# Troubleshooting

## Introduction

Using CloudFormation deployment saves a lot of potential errors that may occur during installation, especially in the configuration of security groups and other connectivity-related issues. However, the following errors related to the following subjects may occur during installation:

* Installation logs
* AWS account limits
* AWS instance launch error
* Launch in placement group error
* Instance type not supported in AZ
* ClusterBootCondition timeout
* Clients failed to join cluster

## Installation Logs

As explained in [Self-Service Installation](https://docs.weka.io/3.14/install/aws/self-service-portal), each instance launched in a Weka CloudFormation template starts by installing Weka on itself. This is performed using a script named `wekaio-instance-boot.sh` and launched by cloud-init. All logs generated by this script are written to the instance’s Syslog.

Additionally, the [CloudWatch Logs Agent](http://docs.aws.amazon.com/AmazonCloudWatch/latest/logs/EC2NewInstanceCWL.html) is installed on each instance, dumping Syslog to CloudWatch under a log-group named`/wekaio/<stack-name>`. For example, if the stack is named`cluster1,` a log-group named `/wekaio/cluster1` should appear in CloudWatch a few moments after the template shows the instances have reached CREATE\_COMPLETE state.

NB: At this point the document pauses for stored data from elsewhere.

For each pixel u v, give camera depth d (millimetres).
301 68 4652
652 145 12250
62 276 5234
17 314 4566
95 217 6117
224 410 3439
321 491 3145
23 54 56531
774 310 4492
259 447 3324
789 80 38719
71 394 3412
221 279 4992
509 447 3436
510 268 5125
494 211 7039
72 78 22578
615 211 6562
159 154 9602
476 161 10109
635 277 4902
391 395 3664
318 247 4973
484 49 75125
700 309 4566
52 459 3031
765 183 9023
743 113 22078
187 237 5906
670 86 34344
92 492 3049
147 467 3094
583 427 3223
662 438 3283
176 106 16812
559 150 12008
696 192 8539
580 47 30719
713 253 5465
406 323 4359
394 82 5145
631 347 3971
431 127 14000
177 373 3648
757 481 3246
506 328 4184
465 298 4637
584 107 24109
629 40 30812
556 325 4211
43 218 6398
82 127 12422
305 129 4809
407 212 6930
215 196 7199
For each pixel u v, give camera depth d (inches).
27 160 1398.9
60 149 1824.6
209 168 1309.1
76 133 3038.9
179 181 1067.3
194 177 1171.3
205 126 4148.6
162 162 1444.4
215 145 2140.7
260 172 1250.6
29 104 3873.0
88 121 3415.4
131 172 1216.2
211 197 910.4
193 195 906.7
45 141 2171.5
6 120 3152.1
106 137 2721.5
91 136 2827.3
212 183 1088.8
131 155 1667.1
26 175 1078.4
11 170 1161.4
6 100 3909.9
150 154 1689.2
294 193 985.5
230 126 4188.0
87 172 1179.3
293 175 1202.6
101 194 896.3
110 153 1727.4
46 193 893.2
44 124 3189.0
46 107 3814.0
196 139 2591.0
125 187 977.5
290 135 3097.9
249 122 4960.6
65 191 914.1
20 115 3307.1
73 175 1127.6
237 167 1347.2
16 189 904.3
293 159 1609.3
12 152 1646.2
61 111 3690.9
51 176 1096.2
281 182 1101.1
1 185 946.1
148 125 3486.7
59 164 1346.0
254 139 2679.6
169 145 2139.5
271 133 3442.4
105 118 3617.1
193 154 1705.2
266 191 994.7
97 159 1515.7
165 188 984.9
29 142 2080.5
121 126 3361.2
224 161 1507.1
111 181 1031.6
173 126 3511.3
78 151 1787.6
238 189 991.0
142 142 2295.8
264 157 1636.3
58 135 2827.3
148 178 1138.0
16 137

Under the log-group, there should be a log-stream for each instance Syslog matching the instance name in the CloudFormation template. For example, in a cluster with 6 backend instances, log-streams named `Backend0-syslog` through `Backend5-syslog` should be observed.

## AWS Account Limits

When deploying the stack, this error may be received in the description of a CREATE\_FAILED event for one or more instances, indicating that more instances (N) have been requested than that permitted by the current instance limit of L for the specified instance type. To request an adjustment to this limit, go to [aws.amazon.com](http://aws.amazon.com/contact-us/ec2-request) to open a support case with AWS.

## AWS Instance Launch Error

If the error *Instance i-0a41ba7327062338e failed to stabilize. Current state: shutting-down. Reason: Server.InternalError: Internal error on launch* is received, one of the instances was unable to start. This is an internal AWS error and it is necessary to try to deploy the stack again.

## Launch in Placement Group Error

If the error *We currently do not have sufficient capacity to launch all of the additional requested instances into Placement Group 'PG'* is received, it was not possible to place all the requested instances in one placement-group.

The CloudFormation template creates all instances in one placement-group to guarantee best performance. Consequently, if the deployment fails with this error, try to deploy in another AZ.

## Instance Type Not Supported In AZ

If the error *The requested configuration is currently not supported. Please check the documentation for supported configurations* or *Your requested instance type (T) is not supported in your requested Availability Zone (AZ). Please retry your request by not specifying an Availability Zone or choosing az1, az2, az3* is received, the instance type that you tried to provision is not supported in the specified AZ. Try selecting another subnet to deploy the cluster in, which will implicitly select another AZ.

## ClusterBootCondition Timeout

When a *ClusterBootCondition timeout* occurs, there was a problem creating the initial Weka system cluster. To debug this error, look in the `Backend0-syslog` log-stream (as described above). The first backend instance is responsible for creating the cluster and therefore, its log should provide the information necessary to debug this error.

## Clients Failed to Join

When the message *Clients failed to join for uniqueId: ClientN* is received while in the WaitCondition, one of the clients was unable to join the cluster. Look at the Syslog of the client specified in uniqueId as described above.

{% hint style="success" %}
**For Example:** If the error message specifies that client 3 failed to join, a message ending with `uniqueId: Client3` should be displayed. Look at the log-stream named `Client3-syslog`.
{% endhint %}

## Health Monitoring&#x20;

You can monitor the cluster instances by checking the cluster EC2 instances in the AWS EC2 service. You can set up [Cloud Watch](https://aws.amazon.com/documentation/cloudwatch/) as external monitoring to the cluster.

Connecting to the Weka system cluster GUI will provide the[ Weka cluster health](https://docs.weka.io/3.14/getting-started-with-weka/gui), where you can see if any component is not functioning well, view system [alerts](https://docs.weka.io/3.14/usage/alerts), [events](https://docs.weka.io/3.14/usage/events), and [statistics](https://docs.weka.io/3.14/usage/statistics).&#x20;